OpenSSL fixes high-severity key recovery hole

Developers of the popular OpenSSL cryptographic library have closed a vulnerability that could potentially allow attackers to steal the digital keys used to decrypt HTTPs and TLS secured communications.

Adobe engineer Antonio Sanso discovered the flaw, which is rated as high severity by OpenSSL.

The attack requires multiple handshakes to be completed with a vulnerable OpenSSL peer that uses the same Diffie-Hellman exponent. Diffie-Hellman on OpenSSL must also be configured with parameters based on primes that are not safe to use for the attack to succeed, Sanso wrote.

Sanso reported the flaw to OpenSSL on January 13. The United States Computer Emergency Response Team (CERT) has also issued an alert about the vulnerability.

Users are advised to upgrade to OpenSSL 1.0.1r and 1.0.2f as soon as possible.
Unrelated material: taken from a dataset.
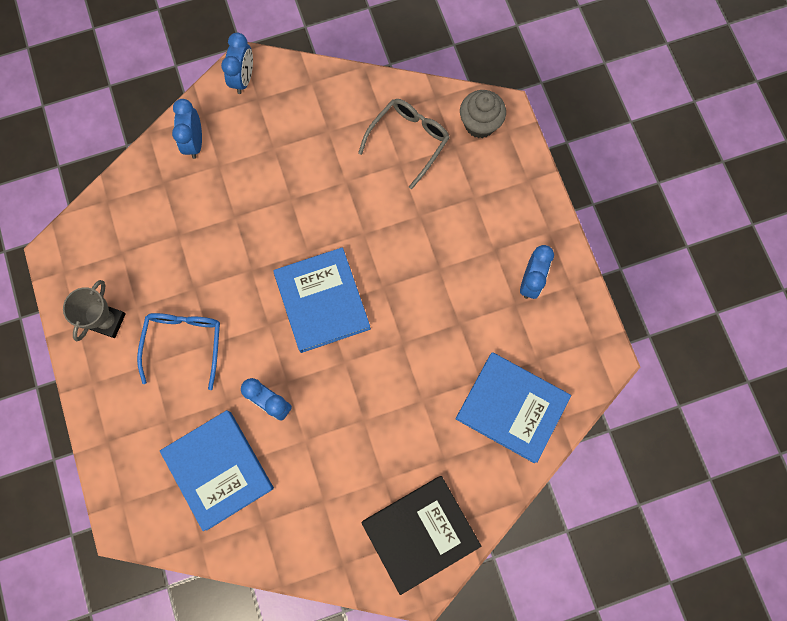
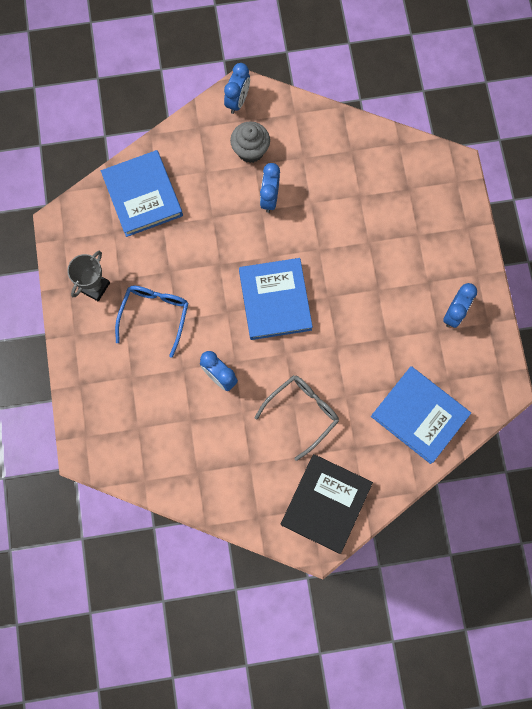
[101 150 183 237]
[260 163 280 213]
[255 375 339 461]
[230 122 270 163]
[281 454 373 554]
It is also possible to enable the SSL_OP_SINGLE_DH_USE option to prevent primes being reused in the Diffie-Hellman protocol.
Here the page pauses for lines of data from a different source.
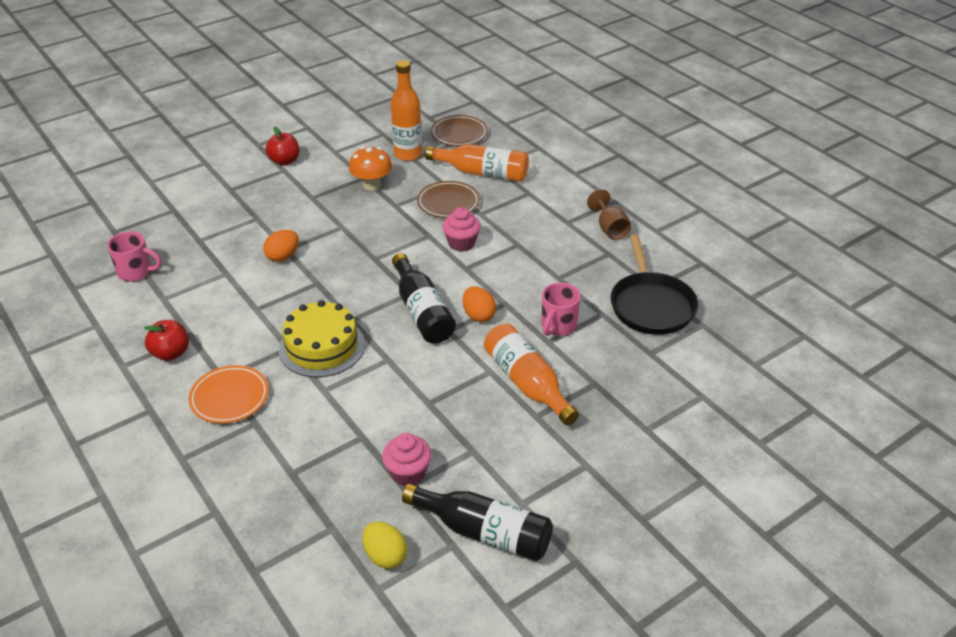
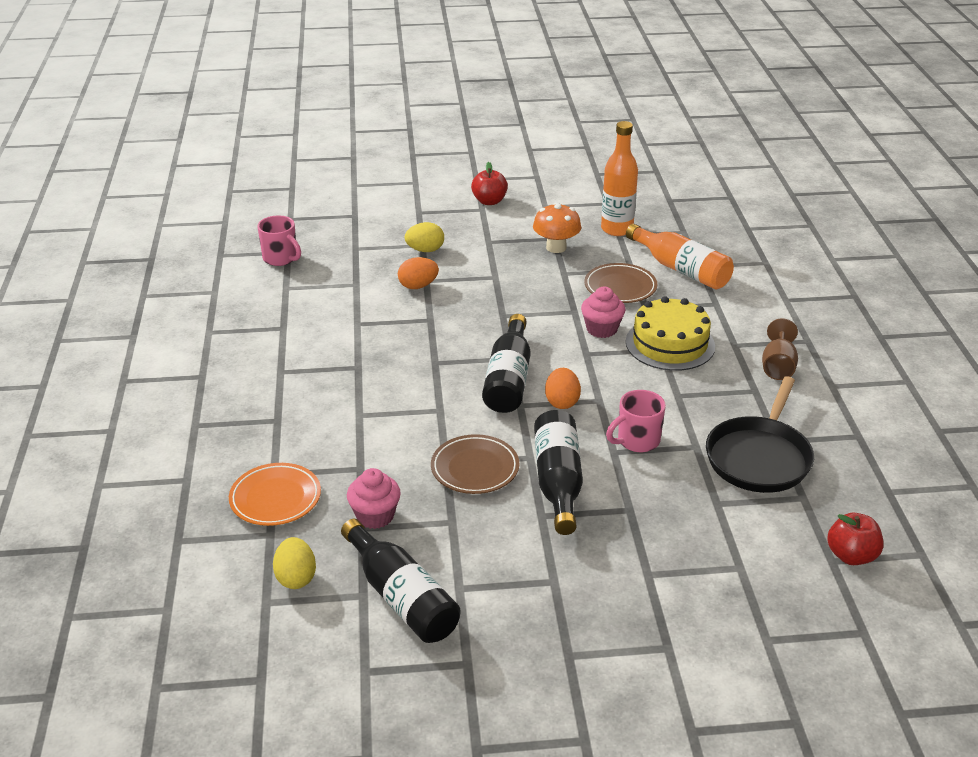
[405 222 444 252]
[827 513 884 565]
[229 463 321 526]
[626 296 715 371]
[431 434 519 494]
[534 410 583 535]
OpenSSL also strengthened the mitigation against the "Logjam" vulnerability discovered last year, which allowed attackers to downgrade Transport Layer Security (TLS) protected connections that used ephemeral Diffie-Hellman key exchanges, to weak, 512-bit export-grade cryptography.

The new versions of OpenSSL will now reject handshakes with Diffie-Hellman parameters shorter than 1024 bits, up from 768 bits, so as to offer stronger cryptographic assurance.

A low severity bug that could allow malicious clients to negotiate SSL version 2 ciphers disabled on servers and complete handshakes for the older protocol has also been fixed in OpenSSL 1.0.2f and 1.0.1r.